Your assignment:
The records must be duplicated exactly, with every picture left out.

(Page-level text extractions)
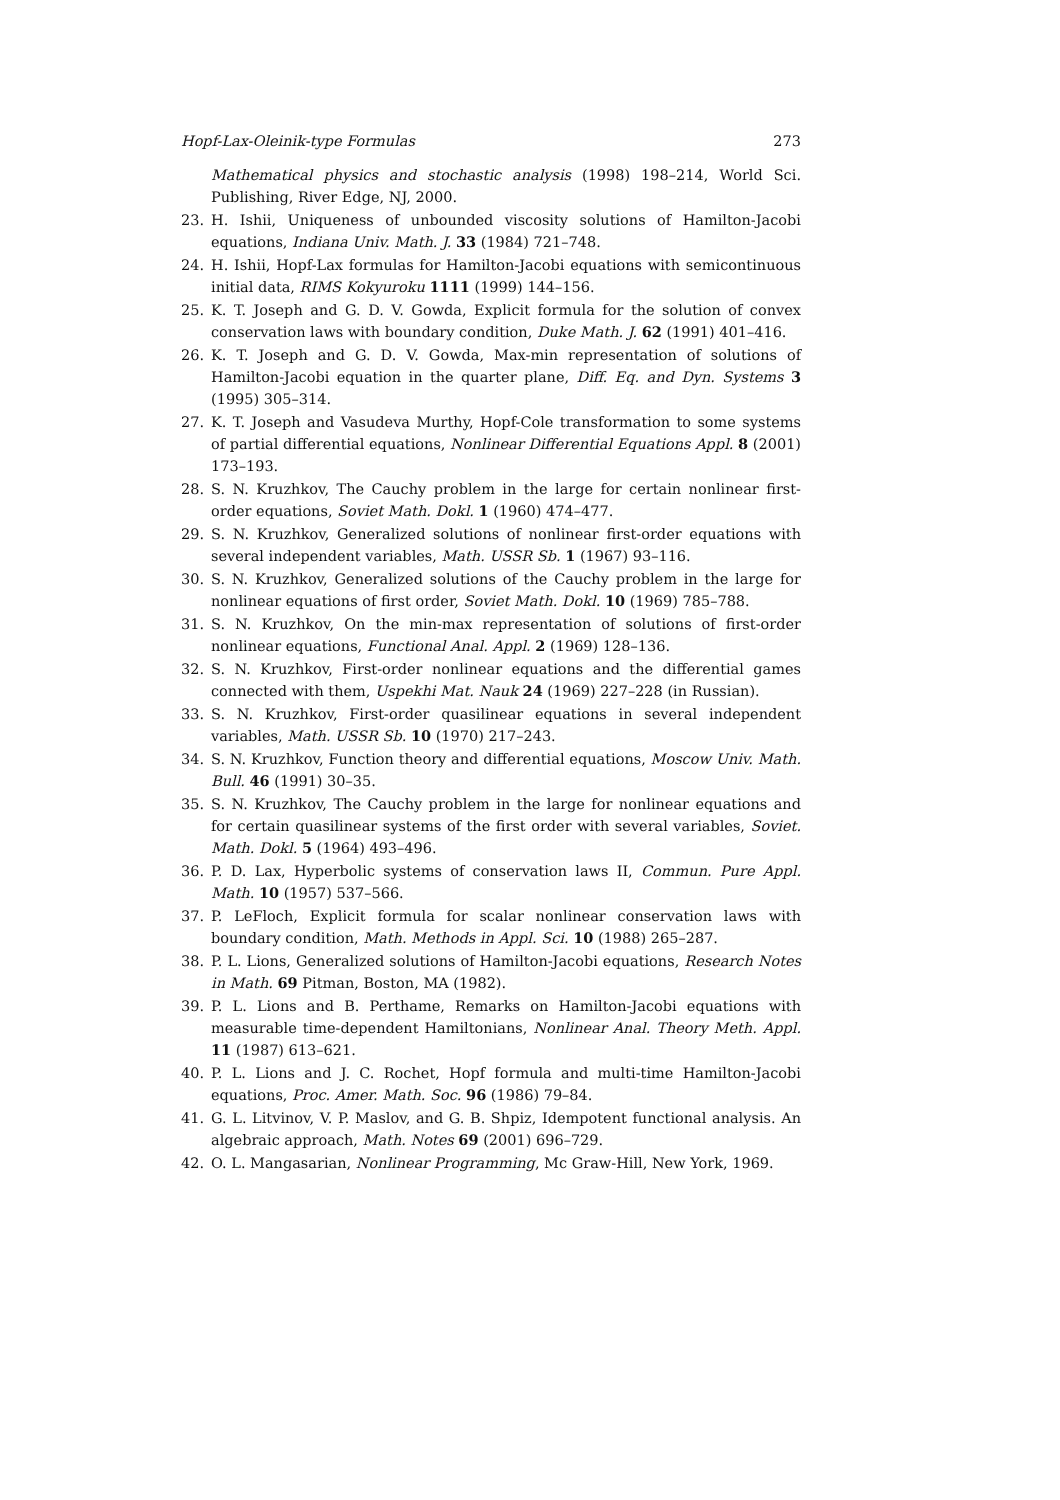Hopf-Lax-Oleinik-type Formulas 273
Mathematical physics and stochastic analysis (1998) 198–214, World Sci. Publishing, River Edge, NJ, 2000.
23. H. Ishii, Uniqueness of unbounded viscosity solutions of Hamilton-Jacobi equations, Indiana Univ. Math. J. 33 (1984) 721–748.
24. H. Ishii, Hopf-Lax formulas for Hamilton-Jacobi equations with semicontinuous initial data, RIMS Kokyuroku 1111 (1999) 144–156.
25. K. T. Joseph and G. D. V. Gowda, Explicit formula for the solution of convex conservation laws with boundary condition, Duke Math. J. 62 (1991) 401–416.
26. K. T. Joseph and G. D. V. Gowda, Max-min representation of solutions of Hamilton-Jacobi equation in the quarter plane, Diff. Eq. and Dyn. Systems 3 (1995) 305–314.
27. K. T. Joseph and Vasudeva Murthy, Hopf-Cole transformation to some systems of partial differential equations, Nonlinear Differential Equations Appl. 8 (2001) 173–193.
28. S. N. Kruzhkov, The Cauchy problem in the large for certain nonlinear first-order equations, Soviet Math. Dokl. 1 (1960) 474–477.
29. S. N. Kruzhkov, Generalized solutions of nonlinear first-order equations with several independent variables, Math. USSR Sb. 1 (1967) 93–116.
30. S. N. Kruzhkov, Generalized solutions of the Cauchy problem in the large for nonlinear equations of first order, Soviet Math. Dokl. 10 (1969) 785–788.
31. S. N. Kruzhkov, On the min-max representation of solutions of first-order nonlinear equations, Functional Anal. Appl. 2 (1969) 128–136.
32. S. N. Kruzhkov, First-order nonlinear equations and the differential games connected with them, Uspekhi Mat. Nauk 24 (1969) 227–228 (in Russian).
33. S. N. Kruzhkov, First-order quasilinear equations in several independent variables, Math. USSR Sb. 10 (1970) 217–243.
34. S. N. Kruzhkov, Function theory and differential equations, Moscow Univ. Math. Bull. 46 (1991) 30–35.
35. S. N. Kruzhkov, The Cauchy problem in the large for nonlinear equations and for certain quasilinear systems of the first order with several variables, Soviet. Math. Dokl. 5 (1964) 493–496.
36. P. D. Lax, Hyperbolic systems of conservation laws II, Commun. Pure Appl. Math. 10 (1957) 537–566.
37. P. LeFloch, Explicit formula for scalar nonlinear conservation laws with boundary condition, Math. Methods in Appl. Sci. 10 (1988) 265–287.
38. P. L. Lions, Generalized solutions of Hamilton-Jacobi equations, Research Notes in Math. 69 Pitman, Boston, MA (1982).
39. P. L. Lions and B. Perthame, Remarks on Hamilton-Jacobi equations with measurable time-dependent Hamiltonians, Nonlinear Anal. Theory Meth. Appl. 11 (1987) 613–621.
40. P. L. Lions and J. C. Rochet, Hopf formula and multi-time Hamilton-Jacobi equations, Proc. Amer. Math. Soc. 96 (1986) 79–84.
41. G. L. Litvinov, V. P. Maslov, and G. B. Shpiz, Idempotent functional analysis. An algebraic approach, Math. Notes 69 (2001) 696–729.
42. O. L. Mangasarian, Nonlinear Programming, Mc Graw-Hill, New York, 1969.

Result:
Hopf-Lax-Oleinik-type Formulas 273
Mathematical physics and stochastic analysis (1998) 198–214, World Sci. Publishing, River Edge, NJ, 2000.
23. H. Ishii, Uniqueness of unbounded viscosity solutions of Hamilton-Jacobi equations, Indiana Univ. Math. J. 33 (1984) 721–748.
24. H. Ishii, Hopf-Lax formulas for Hamilton-Jacobi equations with semicontinuous initial data, RIMS Kokyuroku 1111 (1999) 144–156.
25. K. T. Joseph and G. D. V. Gowda, Explicit formula for the solution of convex conservation laws with boundary condition, Duke Math. J. 62 (1991) 401–416.
26. K. T. Joseph and G. D. V. Gowda, Max-min representation of solutions of Hamilton-Jacobi equation in the quarter plane, Diff. Eq. and Dyn. Systems 3 (1995) 305–314.
27. K. T. Joseph and Vasudeva Murthy, Hopf-Cole transformation to some systems of partial differential equations, Nonlinear Differential Equations Appl. 8 (2001) 173–193.
28. S. N. Kruzhkov, The Cauchy problem in the large for certain nonlinear first-order equations, Soviet Math. Dokl. 1 (1960) 474–477.
29. S. N. Kruzhkov, Generalized solutions of nonlinear first-order equations with several independent variables, Math. USSR Sb. 1 (1967) 93–116.
30. S. N. Kruzhkov, Generalized solutions of the Cauchy problem in the large for nonlinear equations of first order, Soviet Math. Dokl. 10 (1969) 785–788.
31. S. N. Kruzhkov, On the min-max representation of solutions of first-order nonlinear equations, Functional Anal. Appl. 2 (1969) 128–136.
32. S. N. Kruzhkov, First-order nonlinear equations and the differential games connected with them, Uspekhi Mat. Nauk 24 (1969) 227–228 (in Russian).
33. S. N. Kruzhkov, First-order quasilinear equations in several independent variables, Math. USSR Sb. 10 (1970) 217–243.
34. S. N. Kruzhkov, Function theory and differential equations, Moscow Univ. Math. Bull. 46 (1991) 30–35.
35. S. N. Kruzhkov, The Cauchy problem in the large for nonlinear equations and for certain quasilinear systems of the first order with several variables, Soviet. Math. Dokl. 5 (1964) 493–496.
36. P. D. Lax, Hyperbolic systems of conservation laws II, Commun. Pure Appl. Math. 10 (1957) 537–566.
37. P. LeFloch, Explicit formula for scalar nonlinear conservation laws with boundary condition, Math. Methods in Appl. Sci. 10 (1988) 265–287.
38. P. L. Lions, Generalized solutions of Hamilton-Jacobi equations, Research Notes in Math. 69 Pitman, Boston, MA (1982).
39. P. L. Lions and B. Perthame, Remarks on Hamilton-Jacobi equations with measurable time-dependent Hamiltonians, Nonlinear Anal. Theory Meth. Appl. 11 (1987) 613–621.
40. P. L. Lions and J. C. Rochet, Hopf formula and multi-time Hamilton-Jacobi equations, Proc. Amer. Math. Soc. 96 (1986) 79–84.
41. G. L. Litvinov, V. P. Maslov, and G. B. Shpiz, Idempotent functional analysis. An algebraic approach, Math. Notes 69 (2001) 696–729.
42. O. L. Mangasarian, Nonlinear Programming, Mc Graw-Hill, New York, 1969.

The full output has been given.